Long-COVID-19 persisting symptoms involve immune-mediated inflammatory disease and neurological abnormalities that could suggest possibility of triggering pre-existing or de novo autoimmune reactions weeks or month after COVID-19 recovery (37, 73). Previous studies have shown that autoantigen gene upregulation is often followed by an increase in the respective autoantibody level (29, 48, 74). Although the increase in autoantigen expression observed in this study could only trigger short lasting autoimmunity, follow-up longitudinal studies are needed to establish the long-term enduring effects of SARS-CoV-2 infection in developing autoimmune diseases.
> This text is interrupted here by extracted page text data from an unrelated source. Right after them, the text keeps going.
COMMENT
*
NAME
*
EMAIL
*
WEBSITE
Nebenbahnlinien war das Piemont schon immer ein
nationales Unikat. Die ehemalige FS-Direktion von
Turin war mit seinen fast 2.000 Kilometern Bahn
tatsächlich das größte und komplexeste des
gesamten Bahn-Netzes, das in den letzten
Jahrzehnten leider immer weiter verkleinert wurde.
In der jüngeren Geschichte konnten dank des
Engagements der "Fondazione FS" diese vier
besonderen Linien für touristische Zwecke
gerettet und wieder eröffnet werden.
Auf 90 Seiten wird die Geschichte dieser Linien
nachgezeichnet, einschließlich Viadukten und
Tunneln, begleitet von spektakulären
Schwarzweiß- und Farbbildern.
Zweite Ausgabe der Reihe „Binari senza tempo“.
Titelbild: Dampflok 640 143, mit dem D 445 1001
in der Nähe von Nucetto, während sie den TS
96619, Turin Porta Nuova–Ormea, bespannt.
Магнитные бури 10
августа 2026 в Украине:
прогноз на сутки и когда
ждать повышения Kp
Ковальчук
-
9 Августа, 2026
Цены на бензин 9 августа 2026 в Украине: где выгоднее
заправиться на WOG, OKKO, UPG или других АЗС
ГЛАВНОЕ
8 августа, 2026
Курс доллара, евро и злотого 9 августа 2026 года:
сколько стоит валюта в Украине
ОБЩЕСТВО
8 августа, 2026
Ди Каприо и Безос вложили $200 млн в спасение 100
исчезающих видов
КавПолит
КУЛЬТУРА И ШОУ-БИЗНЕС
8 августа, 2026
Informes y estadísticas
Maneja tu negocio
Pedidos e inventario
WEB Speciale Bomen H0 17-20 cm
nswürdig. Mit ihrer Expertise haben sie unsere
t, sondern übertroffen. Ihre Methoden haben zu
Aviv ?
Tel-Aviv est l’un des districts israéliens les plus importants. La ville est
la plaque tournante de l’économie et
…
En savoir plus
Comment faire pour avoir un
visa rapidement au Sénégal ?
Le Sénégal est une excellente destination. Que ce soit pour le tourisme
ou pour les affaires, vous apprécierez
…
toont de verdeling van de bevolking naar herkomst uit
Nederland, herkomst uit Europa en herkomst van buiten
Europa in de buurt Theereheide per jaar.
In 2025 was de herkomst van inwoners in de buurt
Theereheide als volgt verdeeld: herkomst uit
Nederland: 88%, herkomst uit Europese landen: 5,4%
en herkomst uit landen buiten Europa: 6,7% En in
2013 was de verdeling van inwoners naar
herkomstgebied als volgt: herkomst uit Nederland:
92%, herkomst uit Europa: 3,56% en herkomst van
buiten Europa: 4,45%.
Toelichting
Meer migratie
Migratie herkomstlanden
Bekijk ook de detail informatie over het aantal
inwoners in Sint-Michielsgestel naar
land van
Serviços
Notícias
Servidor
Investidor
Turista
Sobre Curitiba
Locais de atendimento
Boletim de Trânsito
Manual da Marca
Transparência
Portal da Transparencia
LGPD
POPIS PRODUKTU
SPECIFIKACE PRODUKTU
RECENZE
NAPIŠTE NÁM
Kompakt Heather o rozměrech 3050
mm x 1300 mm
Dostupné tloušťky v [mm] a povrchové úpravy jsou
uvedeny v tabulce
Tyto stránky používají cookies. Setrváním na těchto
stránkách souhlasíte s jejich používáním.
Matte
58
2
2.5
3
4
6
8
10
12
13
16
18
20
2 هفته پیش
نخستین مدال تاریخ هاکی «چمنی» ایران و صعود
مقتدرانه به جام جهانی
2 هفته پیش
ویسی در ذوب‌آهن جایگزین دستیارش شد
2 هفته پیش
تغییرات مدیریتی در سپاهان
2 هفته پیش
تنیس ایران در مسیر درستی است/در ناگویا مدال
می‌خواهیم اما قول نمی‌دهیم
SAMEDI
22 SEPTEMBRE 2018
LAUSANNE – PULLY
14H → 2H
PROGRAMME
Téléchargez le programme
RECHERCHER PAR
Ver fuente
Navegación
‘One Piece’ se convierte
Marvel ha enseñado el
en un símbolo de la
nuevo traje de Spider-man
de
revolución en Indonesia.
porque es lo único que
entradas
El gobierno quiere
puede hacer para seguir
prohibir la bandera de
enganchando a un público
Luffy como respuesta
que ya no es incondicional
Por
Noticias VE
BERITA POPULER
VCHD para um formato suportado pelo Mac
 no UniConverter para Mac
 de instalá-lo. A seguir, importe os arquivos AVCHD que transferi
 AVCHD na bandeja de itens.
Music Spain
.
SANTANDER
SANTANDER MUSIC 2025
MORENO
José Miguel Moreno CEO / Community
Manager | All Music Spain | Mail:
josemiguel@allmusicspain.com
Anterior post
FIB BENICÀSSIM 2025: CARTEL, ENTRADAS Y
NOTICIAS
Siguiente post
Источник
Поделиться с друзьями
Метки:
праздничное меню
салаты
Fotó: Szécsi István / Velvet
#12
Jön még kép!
Data Availability Statement

The datasets presented in this study can be found in online repositories. The names of the repository/repositories and accession number(s) can be found in the article/supplementary material.

Ethics Statement

The studies involving human participants were reviewed and approved by Dubai Health Authority. The patients/participants provided their written informed consent to participate in this study.

Author Contributions

RaH, QH, NSS-A, FSS-A, conceived and designed the experiments. NSS-A, FSS-A, RaH, RiH, SH and SA analyzed the data. All authors contributed to the article and approved the submitted version.

Funding

This research has been financially supported by Tissue Injury and Repair (TIR) group operational grant (Grant code: 150317); COVID-19 research grant (CoV19-0307) and (CoV19-0308), Seed grant (Grant code: 2001090275); and by collaborative research grant (Grant code: 2001090278) to RH, University of Sharjah, UAE; and by a Sandooq Al Watan Applied Research & Development grant to RH (SWARD-S20-007); and by Al Jalila Foundation Seed Grant (AJF202019); and by Prince Abdullah Ben Khalid Celiac Disease Research Chair, under the Vice Deanship of Research Chairs, King Saud University, Riyadh, Kingdom of Saudi Arabia.

Conflict of Interest

The authors declare that the research was conducted in the absence of any commercial or financial relationships that could be construed as a potential conflict of interest.